Here, as detailed above, the police had sufficient reason to believe Hill was inside the townhouse based on several pieces of information. This is not the situation identified in the majority opinion where the police “solely reified] on an unidentified noise coming from within the home” as the basis for their entry. Maj. Op. at 265. The officers knew Hill would likely try to hide from them because he had fled the residence a few days before upon seeing police approach the townhouse. They had a reasonable basis on which to conclude that an individual inside the house would hear their knocks, they heard noises like voices emanating from inside the home, and Alvarez was not at home to confirm or deny Hill's presence. Similarly, as the district court found, if Alvarez’s sister was present, she had no reason not to answer the door, while Hill had every reason not to do so. The police were not required to ascertain that Hill was, in fact, inside the residence; they are only required to have “reason to believe” he was there. Viewed in the totality, this record satisfies the standard set forth in Payton.

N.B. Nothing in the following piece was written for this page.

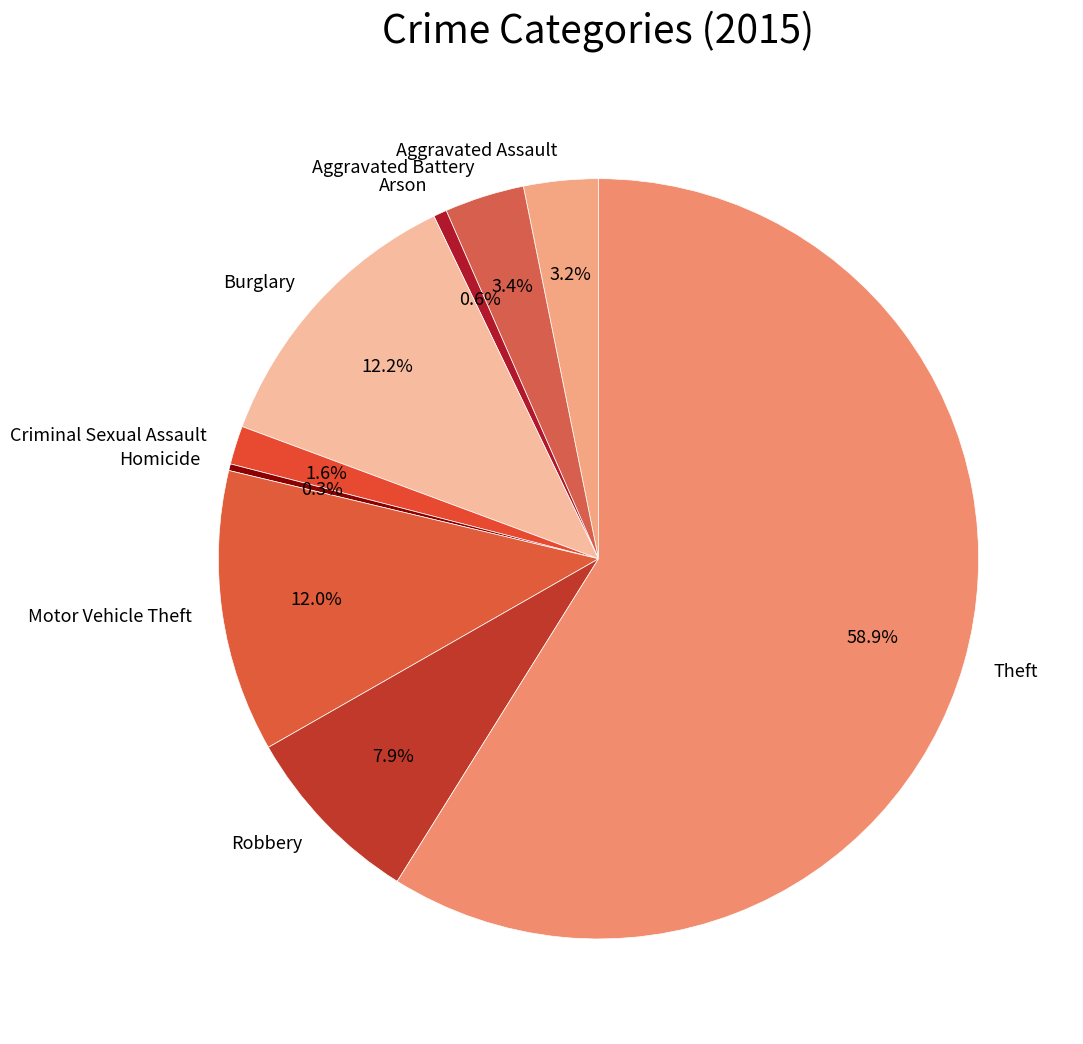

Count the number of slices in the pie.

9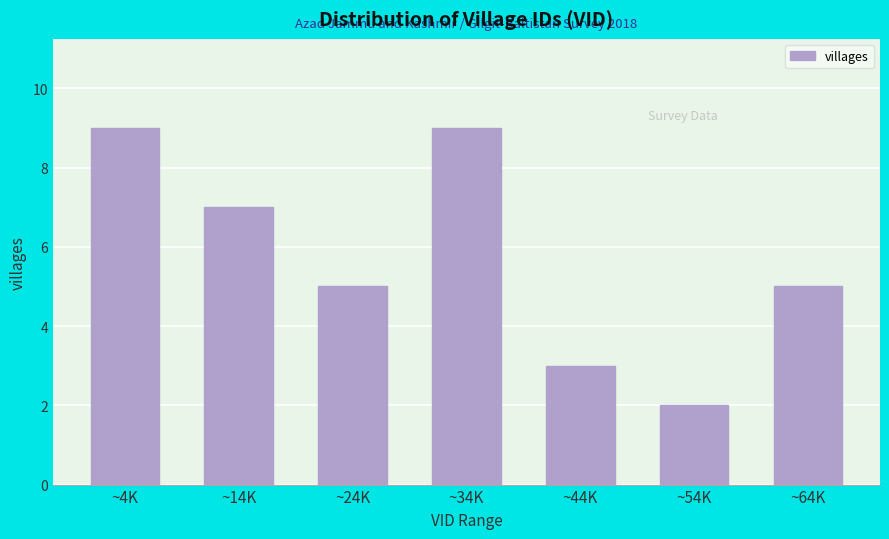

Reading left to right, transcribe all the data shown in this chart.

9	7	5	9	3	2	5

For the foregoing reasons, I respectfully dissent. I would affirm the district court’s judgment finding that the entry satisfied the requirements of the Fourth Amendment.3 As to the second issue Hill raises on appeal, I concur with the majority’s conclusion in section II.C. as to the validity of the consent Alvarez gave to police to search her residence. Because I conclude that the initial entry and protective sweep were constitutional, the taint issue raised by the majority is not before the court.4 I *276would therefore affirm the district court’s denial of Hill’s motion to suppress the evidence seized from the Lorton townhouse and would affirm the judgment rendered.
. The majority opinion correctly notes a split among the circuits as to what constitutes the “reason to believe” standard. See Maj. Op. at 262-63. No published Fourth Circuit case has previously addressed the application of Payton in this regard, but I agree with the majority that this is not the proper case to address this issue.
. While the majority recites this encounter, it fails to note that Hill fled the residence upon seeing Officer Coligan.
. Since the police entry satisfied Payton, I do not believe it is necessary to address the district court's alternative holding that the police were justified in entering based on exigent circumstances, although I concur with the majority’s analysis in section II.B. that the district court erred in that analysis.
. Even if a remand to consider the “taint” issue were appropriate, it is an issue never *276raised to, argued in, or addressed by the district court. The majority’s speculation on what the district court should do on remand is thus unnecessary and speculative.